Minneapolis Fed President Neel Kashkari Speech in South Korea (11:50 pm ET)
• Hawkish comments → support higher-for-longer rate expectations and Treasury yields; bearish for gold/silver.
• Dovish comments → strengthen expectations for eventual Fed easing; bullish for metals.
• Fed speeches can affect precious metals when they shift market expectations around inflation, rate cuts, or monetary-policy timing; moderate impact.
TUESDAY, JUNE 2
Cleveland Fed President Beth Hammack Speech (8:55 am ET)
• Hawkish comments → suggest the Fed may remain cautious on rate cuts; bearish for gold/silver.
• Dovish comments → suggest greater openness to easing if inflation cools or labor weakens; bullish for metals.
• Fed commentary can move the U.S. dollar and Treasury yields, both of which are major drivers of precious metals prices; moderate impact.
JOLTS (10:00 am ET)
• Higher job openings → suggest labor-market resilience and possible wage pressure; bearish for gold/silver.
• Lower job openings → signal cooling labor demand and rising slowdown risks; bullish for metals.
• JOLTS helps markets assess labor-market tightness, wage inflation, and Fed policy expectations; moderate to high impact.
WEDNESDAY, JUNE 3
ADP Employment (8:15 am ET)
• Strong ADP employment → points to resilient private-sector hiring; mildly bearish for gold/silver.
• Weak ADP employment → suggests labor-market cooling ahead of the official jobs report; bullish for metals.
• ADP can influence expectations before Friday’s jobs report, though its signal is imperfect and often revised by the market after official payrolls; moderate impact.
ISM Services (10:00 am ET)
• Strong services activity → suggests economic resilience and possible services inflation pressure; bearish for gold/silver.
• Weak services activity → points to slowing growth and possible recession risk; bullish for metals.
• ISM services is highly watched because services dominate the U.S. economy and remain central to the inflation outlook; high impact.
THURSDAY, JUNE 4
Initial Jobless Claims (8:30 am ET)
• Rising claims → signal labor-market softening and economic slowdown risks; bullish for gold/silver.

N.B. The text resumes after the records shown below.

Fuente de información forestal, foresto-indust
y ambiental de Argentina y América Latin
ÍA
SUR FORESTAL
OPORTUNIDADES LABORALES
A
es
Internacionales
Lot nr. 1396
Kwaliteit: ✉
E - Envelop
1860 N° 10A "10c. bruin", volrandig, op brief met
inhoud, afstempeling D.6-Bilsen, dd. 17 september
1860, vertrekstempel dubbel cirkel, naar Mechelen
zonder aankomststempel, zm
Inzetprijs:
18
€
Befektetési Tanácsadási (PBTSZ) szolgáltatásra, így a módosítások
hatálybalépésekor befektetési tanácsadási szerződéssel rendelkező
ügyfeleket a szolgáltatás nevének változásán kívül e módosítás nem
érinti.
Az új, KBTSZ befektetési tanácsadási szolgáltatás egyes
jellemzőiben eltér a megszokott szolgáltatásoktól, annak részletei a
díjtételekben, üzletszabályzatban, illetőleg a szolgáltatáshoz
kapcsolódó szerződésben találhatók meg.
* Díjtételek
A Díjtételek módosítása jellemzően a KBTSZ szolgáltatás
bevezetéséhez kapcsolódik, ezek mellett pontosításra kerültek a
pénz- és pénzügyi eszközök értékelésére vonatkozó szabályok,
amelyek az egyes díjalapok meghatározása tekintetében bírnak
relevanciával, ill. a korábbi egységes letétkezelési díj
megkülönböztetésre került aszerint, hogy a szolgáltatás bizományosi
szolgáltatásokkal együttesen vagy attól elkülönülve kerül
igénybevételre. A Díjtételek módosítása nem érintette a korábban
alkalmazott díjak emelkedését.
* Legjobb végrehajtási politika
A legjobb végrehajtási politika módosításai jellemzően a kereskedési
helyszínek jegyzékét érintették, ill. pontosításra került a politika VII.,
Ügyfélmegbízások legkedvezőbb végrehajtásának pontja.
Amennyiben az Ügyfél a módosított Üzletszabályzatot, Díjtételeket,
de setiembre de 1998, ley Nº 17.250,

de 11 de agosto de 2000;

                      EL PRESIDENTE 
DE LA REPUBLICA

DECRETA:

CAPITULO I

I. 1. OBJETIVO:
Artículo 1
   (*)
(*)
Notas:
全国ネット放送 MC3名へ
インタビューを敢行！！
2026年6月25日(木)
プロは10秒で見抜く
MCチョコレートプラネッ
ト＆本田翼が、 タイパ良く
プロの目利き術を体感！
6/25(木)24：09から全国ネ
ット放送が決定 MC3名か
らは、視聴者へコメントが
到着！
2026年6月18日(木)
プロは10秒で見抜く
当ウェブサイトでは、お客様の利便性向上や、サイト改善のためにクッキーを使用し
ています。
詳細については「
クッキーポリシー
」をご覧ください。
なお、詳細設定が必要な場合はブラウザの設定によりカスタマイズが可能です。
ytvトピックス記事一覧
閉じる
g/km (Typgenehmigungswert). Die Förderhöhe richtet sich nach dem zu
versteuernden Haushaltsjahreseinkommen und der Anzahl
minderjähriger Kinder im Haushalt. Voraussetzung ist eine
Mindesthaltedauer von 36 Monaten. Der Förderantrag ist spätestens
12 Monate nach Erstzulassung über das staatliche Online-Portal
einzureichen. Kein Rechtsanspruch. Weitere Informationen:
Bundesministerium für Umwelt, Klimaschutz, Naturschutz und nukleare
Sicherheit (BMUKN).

• Falling claims → indicate continued labor-market resilience; mildly bearish for metals.
• Weekly jobless claims are one of the fastest indicators of labor-market conditions and can quickly influence Treasury yields, the U.S. dollar, and rate expectations; moderate impact.
U.S. Productivity (8:30 am ET)
• Stronger productivity → suggests the economy can grow with less inflation pressure; mixed to mildly bearish for gold/silver.
• Weaker productivity → raises concerns about labor-cost pressure and sticky inflation; potentially bearish for metals if it supports higher rates.
• Productivity affects how markets interpret growth, wages, inflation, and corporate margins, but it usually has less immediate market impact than jobs or inflation data; low to moderate impact.
FRIDAY, JUNE 5
U.S. Employment Situation Summary / Jobs Report (8:30 am ET)
• Stronger jobs and wage growth → support higher-for-longer rate expectations and Treasury yields; bearish for gold/silver.
• Weaker jobs and wage growth → raise slowdown concerns and strengthen the case for eventual Fed easing; bullish for metals.
• The jobs report is one of the most important monthly economic releases because it can quickly reshape expectations for Fed policy, Treasury yields, the U.S. dollar, and safe-haven demand; very high impact.